TEXT SECTION ▸
#####
Advertisement

Crew Seeks the Return of USS Pueblo From N. Korea

Share via
Associated Press Writer

The growing crisis in North Korea opens old wounds for Al Plucker.

Thirty-five years ago, Plucker was a young navigator aboard the USS Pueblo when it was captured off the coast of North Korea. Plucker and his crewmates were tortured and humiliated during 11 months in captivity before they were released.

Today, the Pueblo remains docked in Nampo on North Korea’s west coast, where visitors hear a briefing from two North Korean sailors who took part in the capture and watch video recordings, the Korean Central News Agency has said.

The news agency in 1999 quoted visitors as saying the spy ship “bears witness to the U.S. imperialists’ history of aggression on Korea.”

Advertisement

Plucker, 56, other survivors and supporters want to bring the ship home. They have lobbied the Bush administration and Congress to make its return part of any negotiations with North Korea.

“It was our responsibility; it was our ship,” he said. “It would give all us crew a peace of mind if we knew it was on our home ground.”

A spokesman at North Korea’s U.N. delegation in New York refused to comment.

Sitting in the kitchen of his home on a turkey farm near this tiny town about 30 miles north of Denver, Plucker thumbs through scrapbooks of news clippings about the crisis as he vividly recalls his ordeal.

Advertisement

At 21, Petty Officer 3rd Class Plucker had just competed three tours in the Vietnam War when he was assigned to the U.S. Navy vessel.

On Jan. 23, 1968, he had just gotten off duty when North Korean torpedo boats surrounded the Pueblo and opened fire, killing one sailor and wounding 10.

Plucker said the captain tried to avoid capture while the crew burned top-secret papers, but North Korean forces boarded the ship and brought it ashore.
#####
MATERIAL SHOWN ▸
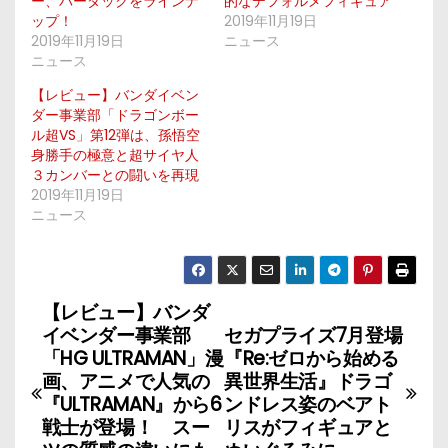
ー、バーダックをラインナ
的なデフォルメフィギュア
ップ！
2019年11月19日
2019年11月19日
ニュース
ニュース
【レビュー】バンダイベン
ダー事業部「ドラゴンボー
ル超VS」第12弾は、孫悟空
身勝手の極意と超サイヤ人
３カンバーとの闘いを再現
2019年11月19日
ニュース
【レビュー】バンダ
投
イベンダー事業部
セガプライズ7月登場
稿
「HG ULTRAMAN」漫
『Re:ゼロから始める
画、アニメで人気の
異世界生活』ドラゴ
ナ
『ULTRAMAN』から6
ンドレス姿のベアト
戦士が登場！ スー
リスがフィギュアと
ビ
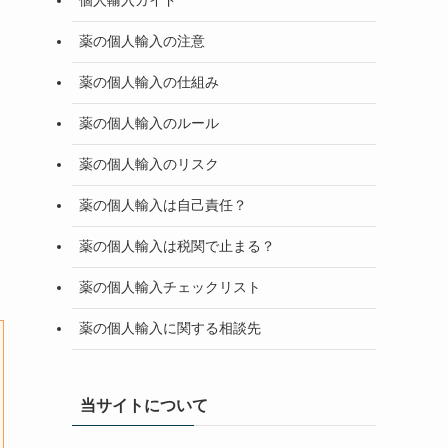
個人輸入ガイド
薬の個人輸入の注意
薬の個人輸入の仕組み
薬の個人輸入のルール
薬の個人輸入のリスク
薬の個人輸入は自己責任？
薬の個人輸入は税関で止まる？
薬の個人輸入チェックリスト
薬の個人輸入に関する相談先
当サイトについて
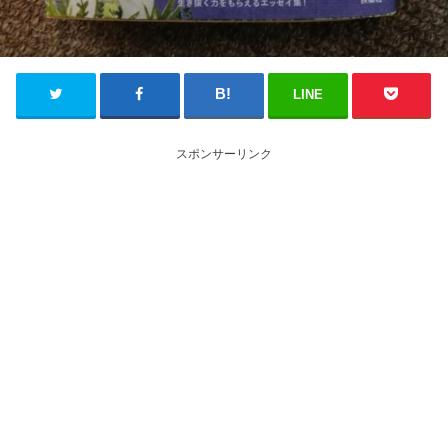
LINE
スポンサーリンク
#####
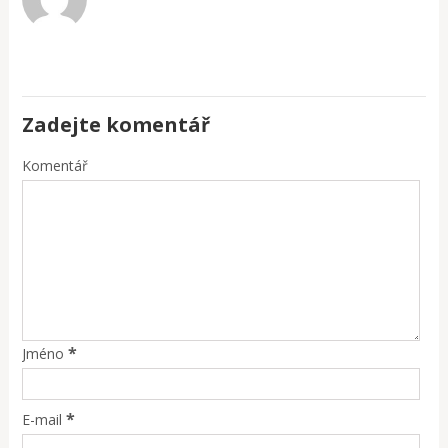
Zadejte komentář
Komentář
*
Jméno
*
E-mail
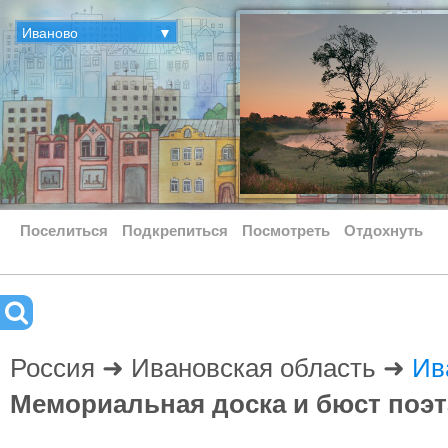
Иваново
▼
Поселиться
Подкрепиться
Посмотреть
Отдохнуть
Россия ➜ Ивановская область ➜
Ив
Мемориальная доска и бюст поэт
#####
WORK TASK ▸ In the article about the USS Pueblo, where is the ship docked today?

TASK ANSWER ▸ In Nampo, on North Korea's west coast.